* _Dokumentauszug_:
# Panorama?



## DoedGrv (14. Juni 2002)

Hi!
Ich weiß, suchen suchen suchen...aber jetzt bin ich ja schon mal hier!

Kennt jemand ein Tut oder ein Plugin oder ein weiß ich nicht, mit dem man hervorragend Panoraoma in PS5-6 oder 7 erstellen kann?

Thx!


----------



## nanda (17. Juni 2002)

plugin:
Panorama Tools von Helmut Dersch (nicht einfach aber das beste)

tutorial:
link 1 
link 2 

panorama-software und technik:
http://www.panoguide.com/


----------



## Maxible (18. Juni 2002)

*Terragen*

Hat nix mit PS zu tun, ist aba das genialste Tool überhaupt für Panromen (??):
http://www.terragen.de


----------



## Mythos007 (18. Juni 2002)

@ Maxible - was hat terragen bitte mit einem Panoramabild zu tun ?


----------



## Maxible (19. Juni 2002)

Hm...
ka..? 

Aja!! *waseinfällt* 
	

	
	
		
		

		
			





Man kann Ein Bild machen und dann die Kamera nochmal um 180° drehen und nochmal ein Bild machen  
Dann fügt man das zusammen und schwupps! Hat man ein Panorama-Bild..? 
*hofftdierichtigeantwortgesagtzuhaben*


----------

* _Ausgangsdaten_:

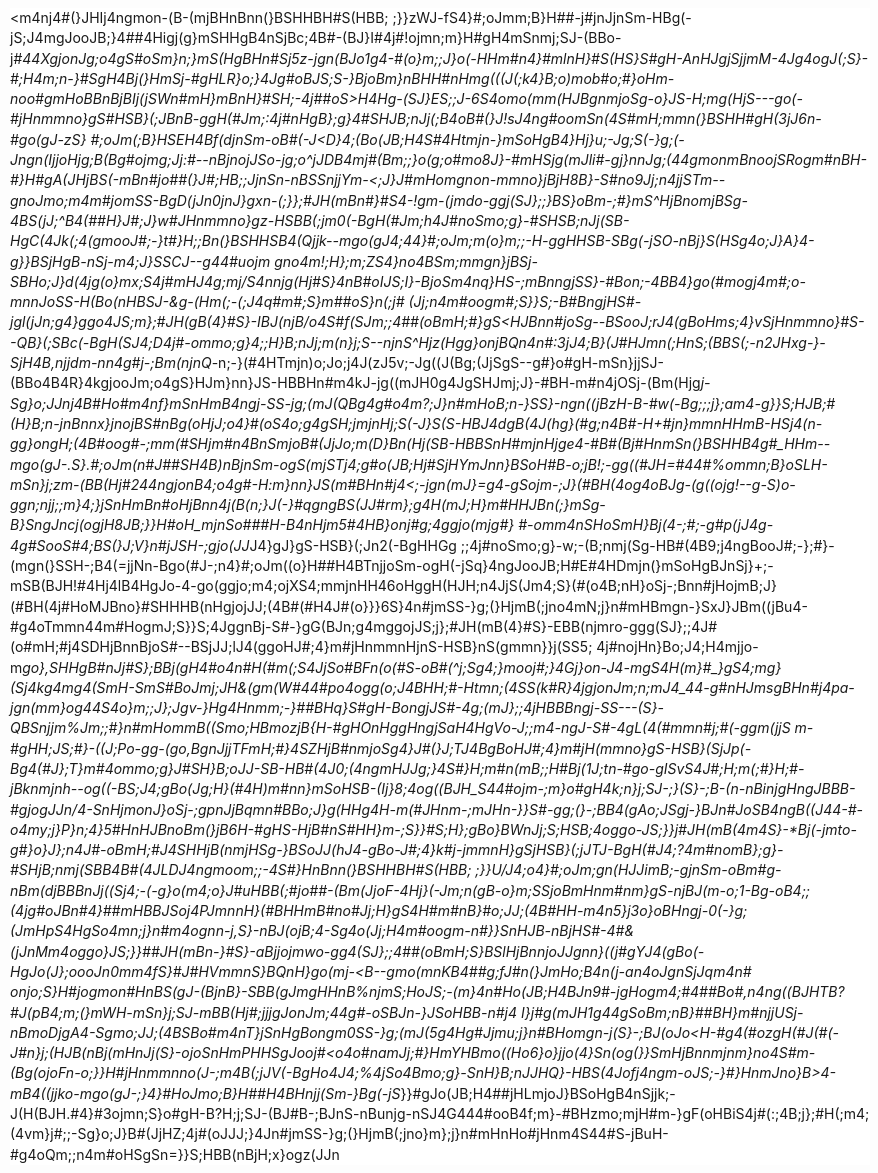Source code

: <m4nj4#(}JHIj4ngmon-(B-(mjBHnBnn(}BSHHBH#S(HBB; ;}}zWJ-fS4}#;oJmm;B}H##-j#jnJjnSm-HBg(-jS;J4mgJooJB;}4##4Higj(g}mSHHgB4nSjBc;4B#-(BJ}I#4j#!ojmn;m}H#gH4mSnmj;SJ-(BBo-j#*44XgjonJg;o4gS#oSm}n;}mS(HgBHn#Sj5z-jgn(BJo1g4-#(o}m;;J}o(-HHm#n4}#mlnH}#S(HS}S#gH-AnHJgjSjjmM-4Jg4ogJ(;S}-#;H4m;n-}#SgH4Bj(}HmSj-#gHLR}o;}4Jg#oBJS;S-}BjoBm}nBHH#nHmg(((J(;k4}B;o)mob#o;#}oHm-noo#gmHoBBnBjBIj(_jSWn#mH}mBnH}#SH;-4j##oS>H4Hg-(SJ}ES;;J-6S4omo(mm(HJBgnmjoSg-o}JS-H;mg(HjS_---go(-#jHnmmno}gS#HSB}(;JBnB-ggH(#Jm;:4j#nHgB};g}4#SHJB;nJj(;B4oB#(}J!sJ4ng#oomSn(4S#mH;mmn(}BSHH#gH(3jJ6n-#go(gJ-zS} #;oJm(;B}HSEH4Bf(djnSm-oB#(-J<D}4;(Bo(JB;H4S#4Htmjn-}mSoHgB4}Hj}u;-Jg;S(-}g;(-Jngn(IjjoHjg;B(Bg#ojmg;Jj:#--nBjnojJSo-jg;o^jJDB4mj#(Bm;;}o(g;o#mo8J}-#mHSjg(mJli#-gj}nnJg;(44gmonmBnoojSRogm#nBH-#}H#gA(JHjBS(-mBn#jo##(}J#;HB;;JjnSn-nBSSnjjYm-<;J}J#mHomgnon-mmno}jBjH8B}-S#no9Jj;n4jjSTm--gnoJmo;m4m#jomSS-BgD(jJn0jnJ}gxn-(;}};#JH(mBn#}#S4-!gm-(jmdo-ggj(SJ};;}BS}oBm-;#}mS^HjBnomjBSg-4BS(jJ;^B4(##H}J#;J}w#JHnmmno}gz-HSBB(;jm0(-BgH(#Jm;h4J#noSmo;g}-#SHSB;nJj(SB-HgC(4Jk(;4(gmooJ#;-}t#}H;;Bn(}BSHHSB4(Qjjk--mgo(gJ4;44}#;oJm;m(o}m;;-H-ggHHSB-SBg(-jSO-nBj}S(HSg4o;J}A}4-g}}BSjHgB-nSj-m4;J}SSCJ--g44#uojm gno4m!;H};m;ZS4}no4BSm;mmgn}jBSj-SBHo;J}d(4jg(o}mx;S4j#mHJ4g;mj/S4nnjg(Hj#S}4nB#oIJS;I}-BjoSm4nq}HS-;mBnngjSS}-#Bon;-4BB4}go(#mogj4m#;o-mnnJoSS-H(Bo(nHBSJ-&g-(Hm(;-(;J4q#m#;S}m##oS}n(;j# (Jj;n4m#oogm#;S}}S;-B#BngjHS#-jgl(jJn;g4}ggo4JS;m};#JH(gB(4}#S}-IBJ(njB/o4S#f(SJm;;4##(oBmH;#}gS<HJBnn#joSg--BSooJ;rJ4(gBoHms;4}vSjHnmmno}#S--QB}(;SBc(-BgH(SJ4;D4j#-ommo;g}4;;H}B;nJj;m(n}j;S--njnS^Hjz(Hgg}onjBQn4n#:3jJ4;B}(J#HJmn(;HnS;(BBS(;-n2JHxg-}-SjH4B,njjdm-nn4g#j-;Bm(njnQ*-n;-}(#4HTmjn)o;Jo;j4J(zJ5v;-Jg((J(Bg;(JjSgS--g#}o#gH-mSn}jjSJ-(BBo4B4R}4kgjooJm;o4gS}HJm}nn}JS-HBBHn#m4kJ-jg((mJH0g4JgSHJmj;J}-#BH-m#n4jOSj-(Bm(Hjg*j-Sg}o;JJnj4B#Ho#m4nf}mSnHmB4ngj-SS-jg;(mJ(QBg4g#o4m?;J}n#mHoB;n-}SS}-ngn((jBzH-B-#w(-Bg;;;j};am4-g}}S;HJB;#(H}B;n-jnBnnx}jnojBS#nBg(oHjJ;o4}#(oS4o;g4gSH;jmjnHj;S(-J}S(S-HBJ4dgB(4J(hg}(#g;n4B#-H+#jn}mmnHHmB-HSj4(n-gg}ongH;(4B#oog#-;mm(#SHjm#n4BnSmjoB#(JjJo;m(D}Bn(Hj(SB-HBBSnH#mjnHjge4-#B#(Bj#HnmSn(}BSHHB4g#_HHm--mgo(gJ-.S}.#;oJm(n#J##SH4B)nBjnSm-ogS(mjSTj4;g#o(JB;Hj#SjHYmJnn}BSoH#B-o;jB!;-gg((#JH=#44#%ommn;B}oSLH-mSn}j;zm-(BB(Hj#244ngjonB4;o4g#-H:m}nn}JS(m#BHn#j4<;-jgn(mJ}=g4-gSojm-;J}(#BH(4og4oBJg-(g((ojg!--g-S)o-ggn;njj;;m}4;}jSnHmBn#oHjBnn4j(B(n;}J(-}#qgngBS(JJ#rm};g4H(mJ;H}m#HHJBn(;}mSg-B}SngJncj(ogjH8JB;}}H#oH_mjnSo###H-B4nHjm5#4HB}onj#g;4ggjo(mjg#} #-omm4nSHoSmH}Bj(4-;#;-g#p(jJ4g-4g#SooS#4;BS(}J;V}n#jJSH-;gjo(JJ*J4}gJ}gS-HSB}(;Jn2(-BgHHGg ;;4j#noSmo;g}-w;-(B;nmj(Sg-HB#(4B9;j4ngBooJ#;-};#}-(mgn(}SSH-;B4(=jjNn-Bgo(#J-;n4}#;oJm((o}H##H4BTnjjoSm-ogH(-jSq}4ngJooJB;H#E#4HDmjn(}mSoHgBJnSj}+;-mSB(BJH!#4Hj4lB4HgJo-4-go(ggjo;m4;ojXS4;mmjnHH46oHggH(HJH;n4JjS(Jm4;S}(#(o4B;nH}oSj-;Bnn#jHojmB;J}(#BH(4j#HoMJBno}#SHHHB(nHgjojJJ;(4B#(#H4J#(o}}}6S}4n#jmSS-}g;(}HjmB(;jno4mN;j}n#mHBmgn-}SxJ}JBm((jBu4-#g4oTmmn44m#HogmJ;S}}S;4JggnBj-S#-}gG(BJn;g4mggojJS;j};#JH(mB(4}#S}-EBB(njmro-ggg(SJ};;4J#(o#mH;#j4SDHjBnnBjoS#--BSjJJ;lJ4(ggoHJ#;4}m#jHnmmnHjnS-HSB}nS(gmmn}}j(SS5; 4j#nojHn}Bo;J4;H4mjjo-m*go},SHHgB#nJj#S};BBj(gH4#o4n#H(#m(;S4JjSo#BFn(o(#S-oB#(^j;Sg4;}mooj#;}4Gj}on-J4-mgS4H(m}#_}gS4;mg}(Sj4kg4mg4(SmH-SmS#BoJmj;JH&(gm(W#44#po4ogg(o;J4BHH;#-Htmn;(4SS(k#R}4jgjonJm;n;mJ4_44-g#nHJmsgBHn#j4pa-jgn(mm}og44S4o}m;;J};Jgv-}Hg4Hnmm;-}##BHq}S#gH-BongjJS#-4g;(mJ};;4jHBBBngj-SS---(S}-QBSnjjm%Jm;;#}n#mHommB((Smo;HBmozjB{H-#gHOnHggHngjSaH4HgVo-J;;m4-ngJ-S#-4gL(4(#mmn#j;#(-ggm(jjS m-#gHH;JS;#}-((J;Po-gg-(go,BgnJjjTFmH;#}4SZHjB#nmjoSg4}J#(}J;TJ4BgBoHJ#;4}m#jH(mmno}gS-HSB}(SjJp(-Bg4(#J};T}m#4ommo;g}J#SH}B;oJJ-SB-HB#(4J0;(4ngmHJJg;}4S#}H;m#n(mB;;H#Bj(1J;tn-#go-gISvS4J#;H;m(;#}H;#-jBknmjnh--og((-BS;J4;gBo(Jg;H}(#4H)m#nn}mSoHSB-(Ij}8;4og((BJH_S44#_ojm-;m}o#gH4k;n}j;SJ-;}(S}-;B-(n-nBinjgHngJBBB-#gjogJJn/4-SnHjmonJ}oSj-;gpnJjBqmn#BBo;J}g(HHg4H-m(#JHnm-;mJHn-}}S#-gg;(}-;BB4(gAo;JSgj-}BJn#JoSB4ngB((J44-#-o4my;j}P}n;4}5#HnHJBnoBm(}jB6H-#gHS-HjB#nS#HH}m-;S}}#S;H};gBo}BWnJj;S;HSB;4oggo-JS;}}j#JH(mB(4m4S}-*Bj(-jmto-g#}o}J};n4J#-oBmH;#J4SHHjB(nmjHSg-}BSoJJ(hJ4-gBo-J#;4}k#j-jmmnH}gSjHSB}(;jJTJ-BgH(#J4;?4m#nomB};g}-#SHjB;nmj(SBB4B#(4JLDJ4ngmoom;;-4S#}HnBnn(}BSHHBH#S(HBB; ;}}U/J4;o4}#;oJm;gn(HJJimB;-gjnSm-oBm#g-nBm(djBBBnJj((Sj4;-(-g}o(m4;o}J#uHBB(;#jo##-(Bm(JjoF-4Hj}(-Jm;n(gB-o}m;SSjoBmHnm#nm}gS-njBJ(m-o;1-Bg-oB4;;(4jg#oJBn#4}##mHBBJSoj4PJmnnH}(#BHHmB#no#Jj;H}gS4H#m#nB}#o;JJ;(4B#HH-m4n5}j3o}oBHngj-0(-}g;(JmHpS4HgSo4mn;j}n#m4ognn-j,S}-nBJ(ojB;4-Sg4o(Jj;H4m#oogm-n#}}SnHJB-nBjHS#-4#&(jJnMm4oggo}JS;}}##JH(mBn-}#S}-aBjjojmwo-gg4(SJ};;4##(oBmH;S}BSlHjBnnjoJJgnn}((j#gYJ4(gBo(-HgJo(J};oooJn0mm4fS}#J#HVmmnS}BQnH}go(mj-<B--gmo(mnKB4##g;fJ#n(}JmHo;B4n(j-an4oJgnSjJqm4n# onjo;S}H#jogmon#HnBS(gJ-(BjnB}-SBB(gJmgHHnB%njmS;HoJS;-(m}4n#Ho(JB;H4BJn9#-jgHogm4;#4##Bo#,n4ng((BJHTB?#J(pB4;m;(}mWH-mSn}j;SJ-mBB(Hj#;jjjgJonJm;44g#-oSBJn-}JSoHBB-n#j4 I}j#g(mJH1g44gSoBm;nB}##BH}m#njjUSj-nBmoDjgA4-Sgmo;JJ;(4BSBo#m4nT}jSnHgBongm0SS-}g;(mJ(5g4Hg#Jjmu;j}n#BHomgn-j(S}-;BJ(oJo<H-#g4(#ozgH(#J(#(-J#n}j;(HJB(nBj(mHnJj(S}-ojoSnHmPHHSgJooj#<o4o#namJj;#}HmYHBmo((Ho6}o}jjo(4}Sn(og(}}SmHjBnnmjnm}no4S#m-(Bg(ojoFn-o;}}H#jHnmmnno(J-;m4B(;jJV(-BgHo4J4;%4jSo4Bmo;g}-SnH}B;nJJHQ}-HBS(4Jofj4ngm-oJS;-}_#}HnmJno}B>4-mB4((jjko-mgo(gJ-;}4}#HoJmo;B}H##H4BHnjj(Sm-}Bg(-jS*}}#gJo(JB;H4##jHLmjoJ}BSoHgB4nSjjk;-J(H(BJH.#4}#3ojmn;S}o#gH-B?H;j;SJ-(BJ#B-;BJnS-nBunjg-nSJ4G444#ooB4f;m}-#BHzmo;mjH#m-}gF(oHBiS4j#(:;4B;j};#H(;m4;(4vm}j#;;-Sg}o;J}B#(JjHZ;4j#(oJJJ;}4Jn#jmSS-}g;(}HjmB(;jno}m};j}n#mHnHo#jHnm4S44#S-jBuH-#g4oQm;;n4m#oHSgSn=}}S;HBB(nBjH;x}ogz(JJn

* _Arbeitsauftrag_: Geben Sie den Forumsthread zum Erstellen von Panoramabildern vollständig und wortgetreu wieder.

* _Ihre Lösung_:
# Panorama?



## DoedGrv (14. Juni 2002)

Hi!
Ich weiß, suchen suchen suchen...aber jetzt bin ich ja schon mal hier!

Kennt jemand ein Tut oder ein Plugin oder ein weiß ich nicht, mit dem man hervorragend Panoraoma in PS5-6 oder 7 erstellen kann?

Thx!


----------



## nanda (17. Juni 2002)

plugin:
Panorama Tools von Helmut Dersch (nicht einfach aber das beste)

tutorial:
link 1 
link 2 

panorama-software und technik:
http://www.panoguide.com/


----------



## Maxible (18. Juni 2002)

*Terragen*

Hat nix mit PS zu tun, ist aba das genialste Tool überhaupt für Panromen (??):
http://www.terragen.de


----------



## Mythos007 (18. Juni 2002)

@ Maxible - was hat terragen bitte mit einem Panoramabild zu tun ?


----------



## Maxible (19. Juni 2002)

Hm...
ka..? 

Aja!! *waseinfällt* 
	

	
	
		
		

		
			





Man kann Ein Bild machen und dann die Kamera nochmal um 180° drehen und nochmal ein Bild machen  
Dann fügt man das zusammen und schwupps! Hat man ein Panorama-Bild..? 
*hofftdierichtigeantwortgesagtzuhaben*


----------